Beispiele erfolgreicher Rückkehrer oder Initiativen, die den Brain Gain fördern, sind entscheidend.
Strategien zur Förderung des Brain Gain
Um den Brain Drain zu minimieren und das Potenzial des Brain Gain voll auszuschöpfen, sind gezielte Maßnahmen auf verschiedenen Ebenen erforderlich.
Die bulgarische Regierung hat begonnen, Strategien zu entwickeln, die auf die Rückkehr ihrer Bürger abzielen. Die Nationale Migrationsstrategie der Republik Bulgarien (2021-2025) sieht Programme zur Unterstützung von Rückkehrern vor und fördert Kampagnen, die zur Rückkehr ermutigen sollen. Dazu gehören finanzielle Anreize, Unterstützung bei der Jobsuche und Integration sowie die Förderung von Unternehmensgründungen durch Rückkehrer. Ein Schlüsselelement ist auch die Verleihung der bulgarischen Staatsbürgerschaft basierend auf der Abstammung, um die Bindung zur Diaspora zu stärken.
Wichtig ist auch, die Verbindungen zur bulgarischen Diaspora zu stärken, um Wissensaustausch und ausländische Investitionen zu fördern. Auf breiter Ebene müssen die Arbeitsbedingungen und Gehälter im Inland verbessert werden. Investitionen in Bildung und Forschung sowie die Bekämpfung von Korruption und die Stärkung der Rechtsstaatlichkeit sind ebenfalls unerlässlich, um das Land attraktiver zu machen. Die EU-Kohäsionspolitik spielt hier eine wichtige Rolle, um wirtschaftliche und soziale Ungleichheiten zwischen den Regionen zu verringern.
Fazit und Ausblick
Bulgarien steht vor der komplexen Aufgabe, den anhaltenden Brain Drain einzudämmen und gleichzeitig das Potenzial der Rückkehrmigration zu nutzen.
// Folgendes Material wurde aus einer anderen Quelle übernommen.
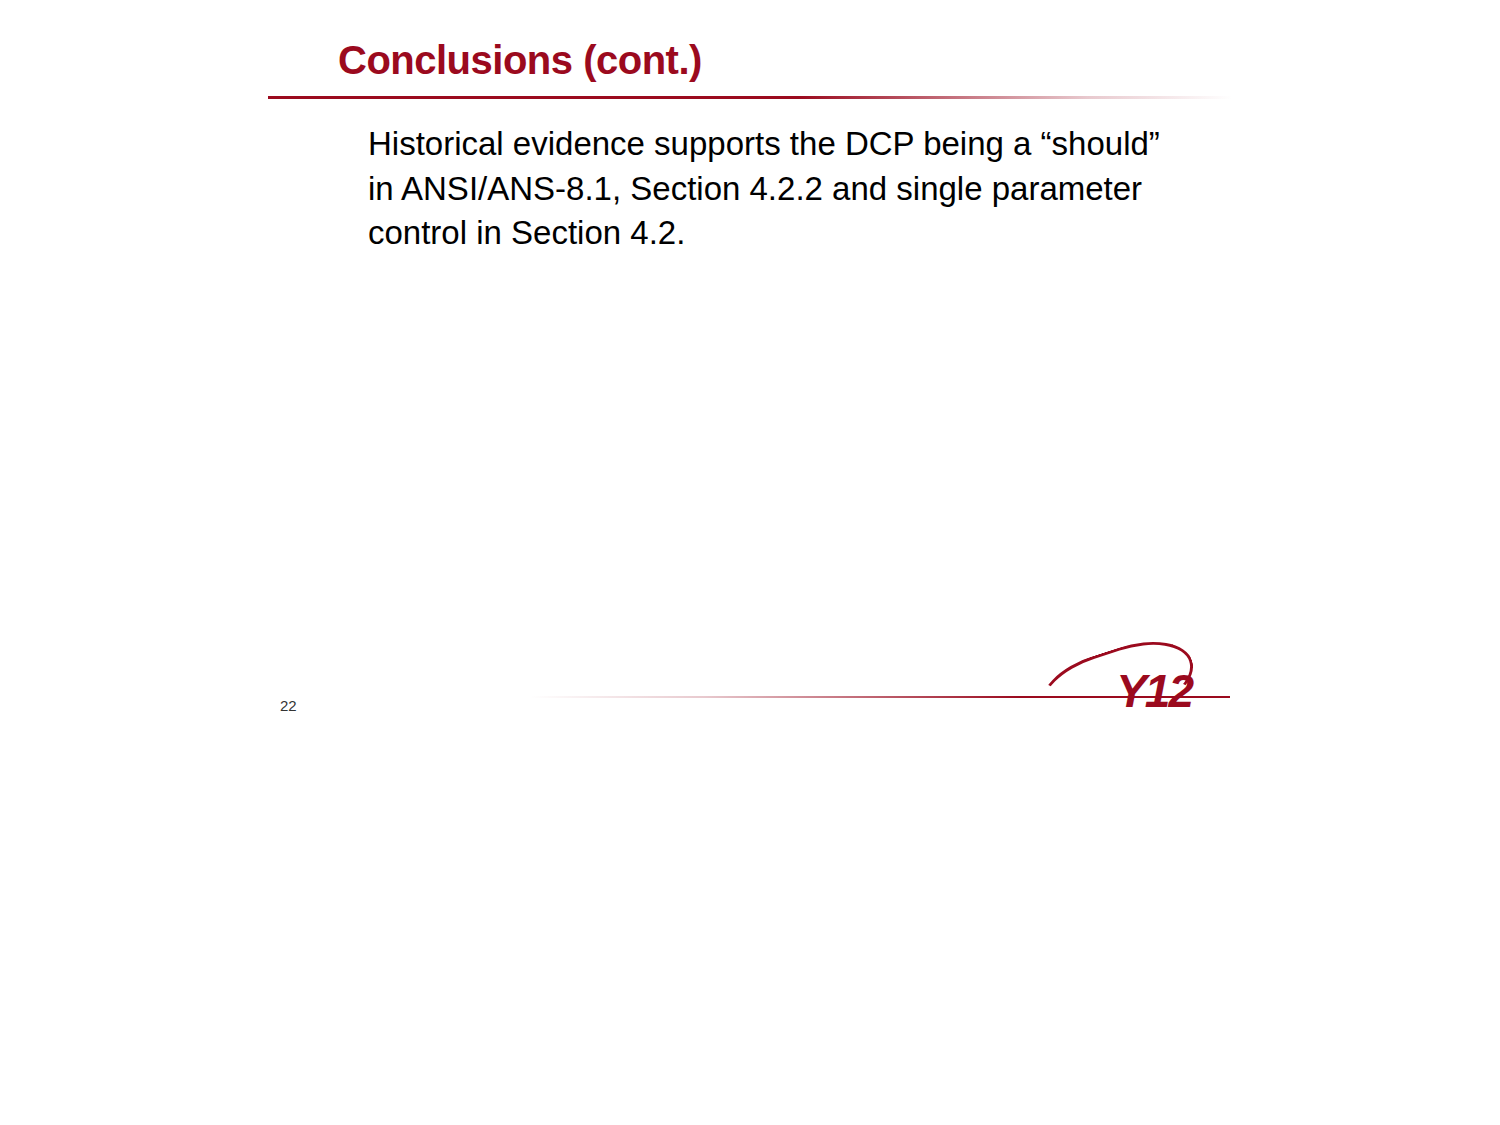Conclusions (cont.)
Historical evidence supports the DCP being a “should” in ANSI/ANS-8.1, Section 4.2.2 and single parameter control in Section 4.2.
22
Y12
Das Phänomen des Brain Drain ist direkt auf die bestehenden sozioökonomischen Ungleichgewichte innerhalb der EU zurückzuführen, und obwohl die EU-Institutionen Mechanismen zur Verringerung dieser Disparitäten eingeführt haben, waren diese bisher nur teilweise wirksam.
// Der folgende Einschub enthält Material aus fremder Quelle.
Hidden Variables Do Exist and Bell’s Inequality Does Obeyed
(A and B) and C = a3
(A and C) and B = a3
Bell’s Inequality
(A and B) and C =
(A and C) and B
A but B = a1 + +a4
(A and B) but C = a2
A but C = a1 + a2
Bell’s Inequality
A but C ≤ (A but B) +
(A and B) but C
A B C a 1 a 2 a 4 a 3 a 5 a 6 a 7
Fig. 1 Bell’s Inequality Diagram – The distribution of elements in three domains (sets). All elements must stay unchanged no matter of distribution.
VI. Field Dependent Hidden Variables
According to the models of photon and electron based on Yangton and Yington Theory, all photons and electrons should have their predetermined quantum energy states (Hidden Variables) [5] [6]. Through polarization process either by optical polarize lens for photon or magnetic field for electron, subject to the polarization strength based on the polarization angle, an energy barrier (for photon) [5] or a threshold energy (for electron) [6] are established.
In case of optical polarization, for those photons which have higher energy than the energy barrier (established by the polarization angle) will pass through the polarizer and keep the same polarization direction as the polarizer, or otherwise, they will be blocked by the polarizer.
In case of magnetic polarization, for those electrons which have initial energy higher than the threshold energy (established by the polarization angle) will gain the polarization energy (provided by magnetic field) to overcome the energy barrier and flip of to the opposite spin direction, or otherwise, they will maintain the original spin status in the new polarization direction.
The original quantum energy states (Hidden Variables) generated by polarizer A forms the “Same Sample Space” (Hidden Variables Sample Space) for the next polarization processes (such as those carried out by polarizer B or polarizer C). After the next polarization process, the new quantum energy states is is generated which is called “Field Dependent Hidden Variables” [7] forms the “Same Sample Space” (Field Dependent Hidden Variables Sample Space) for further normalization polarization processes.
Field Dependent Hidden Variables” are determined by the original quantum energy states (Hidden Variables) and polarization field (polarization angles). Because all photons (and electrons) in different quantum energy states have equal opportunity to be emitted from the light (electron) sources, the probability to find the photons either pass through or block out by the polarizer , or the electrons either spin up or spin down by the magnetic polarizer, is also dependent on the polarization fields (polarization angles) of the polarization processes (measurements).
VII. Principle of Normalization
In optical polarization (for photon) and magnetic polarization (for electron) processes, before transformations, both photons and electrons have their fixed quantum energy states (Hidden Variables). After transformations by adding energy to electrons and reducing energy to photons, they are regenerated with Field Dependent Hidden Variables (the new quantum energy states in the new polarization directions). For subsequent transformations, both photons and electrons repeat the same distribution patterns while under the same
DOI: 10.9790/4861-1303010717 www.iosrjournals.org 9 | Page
Ein ganzheitlicher Ansatz, der sowohl Maßnahmen zur Eindämmung des Brain Drain als auch zur Förderung des Brain Gain umfasst, ist entscheidend. Dies erfordert die Zusammenarbeit von Politik, Wirtschaft, Bildungssystem und Zivilgesellschaft in Bulgarien sowie einen Dialog zwischen den Einwanderungs- und Auswanderungsländern. Auch wenn der Brain Drain von Ärzten derzeit kein drängendes Problem ist, könnten in Zukunft innovative Finanzierungsansätze in Betracht gezogen werden, falls Engpässe in Schlüsselberufen auftreten.
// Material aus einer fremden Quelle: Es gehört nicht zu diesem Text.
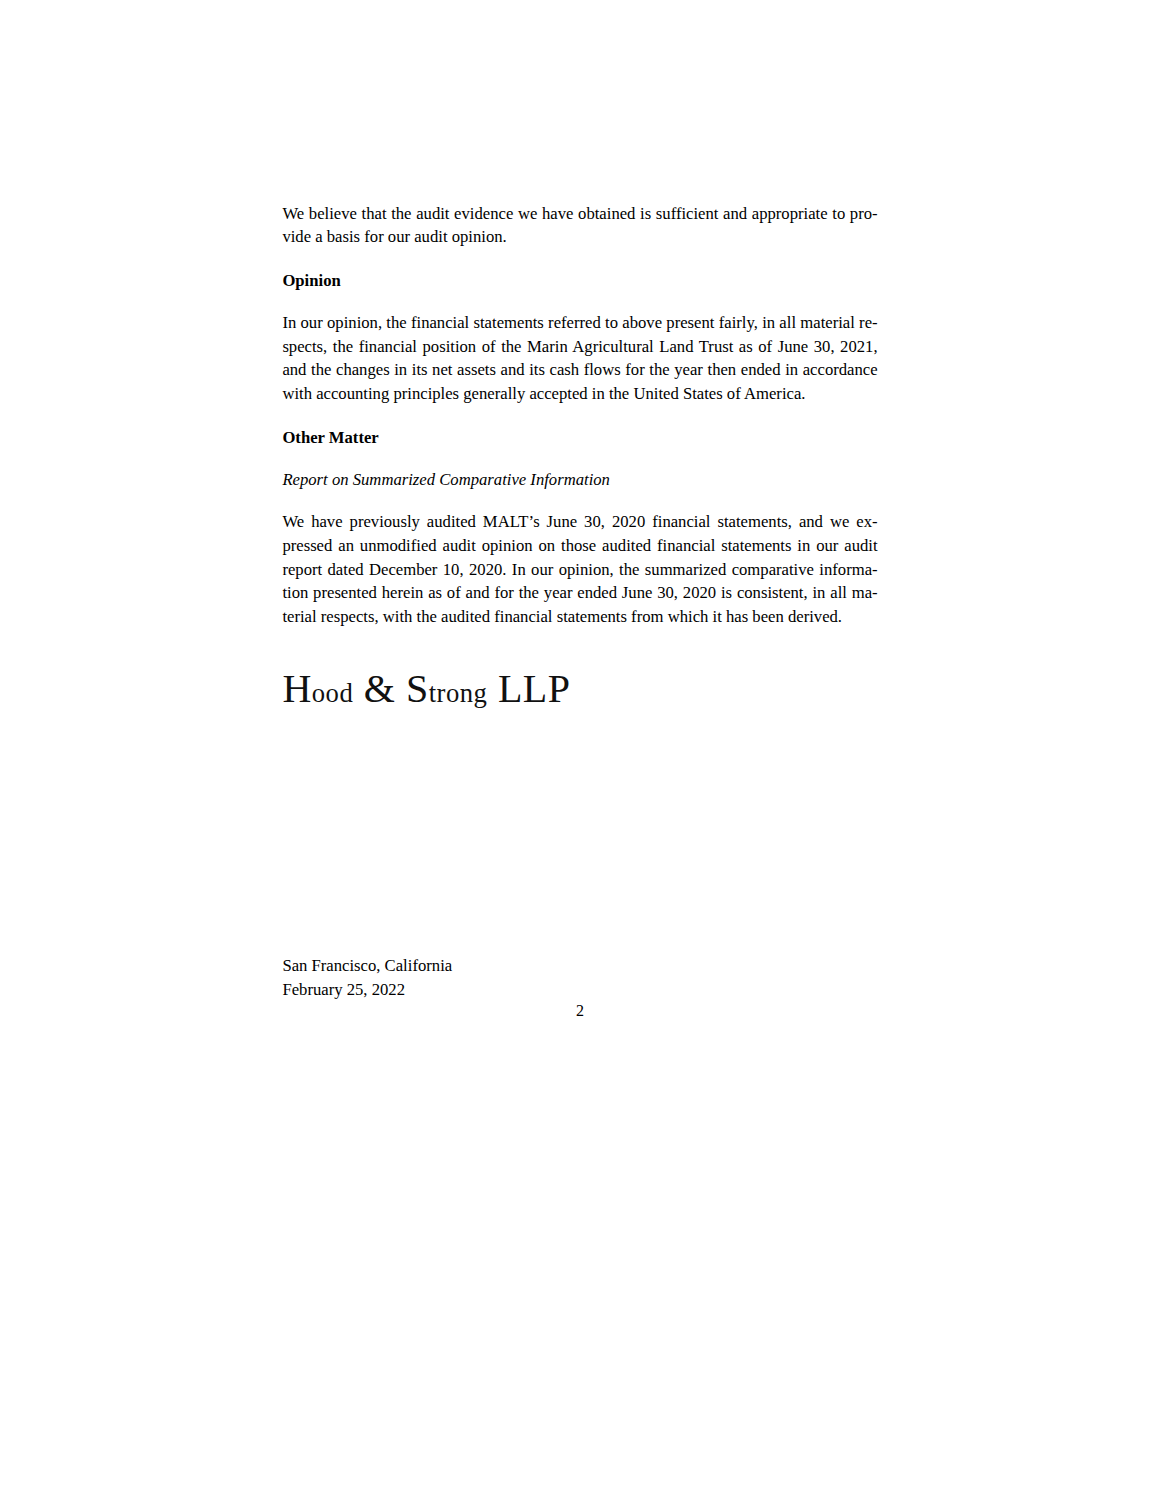We believe that the audit evidence we have obtained is sufficient and appropriate to provide a basis for our audit opinion.
Opinion
In our opinion, the financial statements referred to above present fairly, in all material respects, the financial position of the Marin Agricultural Land Trust as of June 30, 2021, and the changes in its net assets and its cash flows for the year then ended in accordance with accounting principles generally accepted in the United States of America.
Other Matter
Report on Summarized Comparative Information
We have previously audited MALT’s June 30, 2020 financial statements, and we expressed an unmodified audit opinion on those audited financial statements in our audit report dated December 10, 2020. In our opinion, the summarized comparative information presented herein as of and for the year ended June 30, 2020 is consistent, in all material respects, with the audited financial statements from which it has been derived.
Hood & Strong LLP
San Francisco, California
February 25, 2022
2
Die Rückkehrmobilität könnte eine mögliche Lösung für die demografische Krise Bulgariens sein, obwohl sie seit 2020 abgenommen hat. Mit gezielten politischen Interventionen kann Bulgarien die Vorteile der Migration weiter verbessern und die Risiken reduzieren. Das Land hat das Potenzial, den Brain Drain zu minimieren und vom Brain Gain zu profitieren, wenn es gelingt, attraktive Perspektiven im eigenen Land zu schaffen und die Verbindungen zu seiner im Ausland lebenden Bevölkerung zu stärken.